Three games later, nobody is taking the fourth-seeded Huskies lightly. They have won those games by an average of 20.7 points to crash the West Region final and will battle third-seeded Gonzaga on Saturday night in Las Vegas for a spot in the Final Four.

The fabulous run has UConn (28-8) in the Elite Eight for the first time since winning the national title in 2014. Taking the next step won't be easy, as the Bulldogs (31-5) have won 12 straight games to reach the Elite Eight for the fifth time in the past eight NCAA Tournaments.

But after thrashing Arkansas 88-65 in the Sweet 16 for their 12th win in 14 games, the Huskies are playing as well as any team in the tournament. And the journey began after that embarrassing 70-63 loss to New Mexico State 12-plus months ago.

Coach Dan Hurley met with Adama Sanogo, Jordan Hawkins and Andre Jackson Jr. and apologized for not putting more talent around them. He promised it would be different in March 2023.

"We were in Coach's office, and he really just told us things are going to change now," Jackson recalled. "And he just told us we're all captains. And we hold part of that on our shoulders, too -- we're going to take part of that blame when you feel that pain.

"We really, from that moment on, from that day on, we just really held each other to a higher standard and just told each other we're going to push for a national championship."

Sanogo, UConn's star, has team-best averages of 17.3 points and 7.5 rebounds. He is averaging 23.3 points and 9.7 rebounds and shooting 75 percent from the field (33 of 44) in the NCAA Tournament.

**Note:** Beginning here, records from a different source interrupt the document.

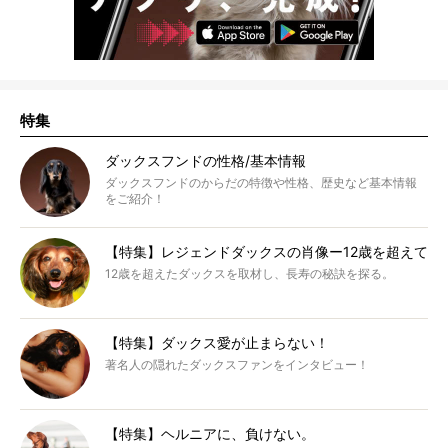
特集
ダックスフンドの性格/基本情報
ダックスフンドのからだの特徴や性格、歴史など基本情報
をご紹介！
【特集】レジェンドダックスの肖像ー12歳を超えて
12歳を超えたダックスを取材し、長寿の秘訣を探る。
【特集】ダックス愛が止まらない！
著名人の隠れたダックスファンをインタビュー！
【特集】ヘルニアに、負けない。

Hawkins had a team-best 24 points against Arkansas to raise his season average to 16.1. He has knocked down a team-high 98 3-point baskets. Jackson is a playmaker who averages 6.8 points, 6.3 rebounds and 4.5 assists per game.

Together, they helped the Huskies become a dangerous team.

"We're playing our best basketball right now because we know we have a good team," Sanogo said. "We play for UConn. UConn is the place, people care about you, people want to see you do good. We know it's awesome, and every time we play, we want to show people wrong."

Gonzaga coach Mark Few doesn't need much convincing.

"I think they're playing probably better than anybody in the tournament right now," Few said. "I've got to see them several times. They've just done a fabulous job of roster building. The pieces they have fit really, really well."

The Bulldogs rallied from a 13-point halftime deficit to post a 79-76 win over second-seeded UCLA in the Sweet 16. Julian Strawther's go-ahead 3-pointer with 7.2 seconds left was the big shot.

"Nothing was going our way," Strawther said. "We weren't playing our brand of basketball at all through that whole first half. We flipped that switch. And there's not a lot of teams in the country who could bond together and make a run like that."

Gonzaga star Drew Timme put on a show with 36 points and 13 rebounds. He set an NCAA Tournament record with his 10th career 20-point outing.

The Bulldogs outrebounded UCLA 50-26 and collected 16 on the offensive end. Things might be tougher against the Huskies, who outrebounded Arkansas 43-31.

"It's going to be a battle," Timme said. "We'll have to play hard and gritty, and we're going to have to get dirty and nasty, do whatever it takes to win because they have a hell of a duo, big-man punch. It's going to be a war."

UConn has won three of the previous five meetings with Gonzaga, including a 67-62 victory to reach the 1999 Final Four en route to winning the national championship.